== COMPITO ==
Copia senza alcuna modifica il tratto dell'articolo sull'omicidio di Roberta Siragusa che va da "È stata fissata" fino a "quale fu commesso.", entrambi inclusi.

── BLOCCO DI TESTO

Omicidio Roberta Siragusa: fissata la data dell’udienza di appello, Morreale chiede la libertà

È stata fissata per il prossimo 9 ottobre 2023 alle ore 9:30 la data dell’udienza per il processo di appello contro Pietro Morreale, già condannato all’ergastolo per l’omicidio della giovane Roberta Siragusa avvenuto la notte tra il 23 e il 24 gennaio 2020. L’avvocato di Morreale chiede la libertà per il suo assistito appellandosi all’udienza della Corte di Assise di Palermo sezione II.
L’avvoocato di Morreale aveva già chiesto la scarcerazione del suo assistito, ma la richiesta era stata rigettata. 

L’omicio della diciassettenne Roberta Siragusa sconvolse la comunità di Caccamo e l’Italia intera per l’atrocità con il quale fu commesso. 
L’ennesimo atroce femminicidio figlio di una società prettamente patriarcale nella quale la donna viene vista come una proprietà e non come un essere a sè, libera delle proprie scelte.

────
── RECORD DEL DATASET

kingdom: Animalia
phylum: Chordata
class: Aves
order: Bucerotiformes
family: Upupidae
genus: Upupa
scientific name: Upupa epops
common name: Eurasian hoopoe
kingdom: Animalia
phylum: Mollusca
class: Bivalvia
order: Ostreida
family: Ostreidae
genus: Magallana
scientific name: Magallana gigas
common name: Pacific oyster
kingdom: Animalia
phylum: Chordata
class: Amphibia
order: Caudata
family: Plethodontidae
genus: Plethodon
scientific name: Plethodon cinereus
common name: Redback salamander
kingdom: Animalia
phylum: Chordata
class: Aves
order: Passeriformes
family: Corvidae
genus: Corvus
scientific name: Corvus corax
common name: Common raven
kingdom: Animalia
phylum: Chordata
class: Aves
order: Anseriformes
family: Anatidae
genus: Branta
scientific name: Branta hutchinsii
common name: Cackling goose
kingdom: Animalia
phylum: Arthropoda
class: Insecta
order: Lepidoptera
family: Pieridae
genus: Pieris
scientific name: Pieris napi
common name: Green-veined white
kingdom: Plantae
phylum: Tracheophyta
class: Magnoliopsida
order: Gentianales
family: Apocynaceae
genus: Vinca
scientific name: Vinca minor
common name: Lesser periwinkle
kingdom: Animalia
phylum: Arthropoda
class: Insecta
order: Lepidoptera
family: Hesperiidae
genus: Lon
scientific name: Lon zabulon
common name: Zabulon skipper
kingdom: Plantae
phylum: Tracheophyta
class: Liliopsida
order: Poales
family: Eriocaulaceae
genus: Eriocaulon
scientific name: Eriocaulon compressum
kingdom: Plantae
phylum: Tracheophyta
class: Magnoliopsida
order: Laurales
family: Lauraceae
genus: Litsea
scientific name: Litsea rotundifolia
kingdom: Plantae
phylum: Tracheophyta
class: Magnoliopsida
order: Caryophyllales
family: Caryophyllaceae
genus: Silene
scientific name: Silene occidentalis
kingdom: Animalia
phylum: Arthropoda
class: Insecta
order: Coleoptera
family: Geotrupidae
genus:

────

== SOLUZIONE ==
È stata fissata per il prossimo 9 ottobre 2023 alle ore 9:30 la data dell’udienza per il processo di appello contro Pietro Morreale, già condannato all’ergastolo per l’omicidio della giovane Roberta Siragusa avvenuto la notte tra il 23 e il 24 gennaio 2020. L’avvocato di Morreale chiede la libertà per il suo assistito appellandosi all’udienza della Corte di Assise di Palermo sezione II.
L’avvoocato di Morreale aveva già chiesto la scarcerazione del suo assistito, ma la richiesta era stata rigettata. 

L’omicio della diciassettenne Roberta Siragusa sconvolse la comunità di Caccamo e l’Italia intera per l’atrocità con il quale fu commesso.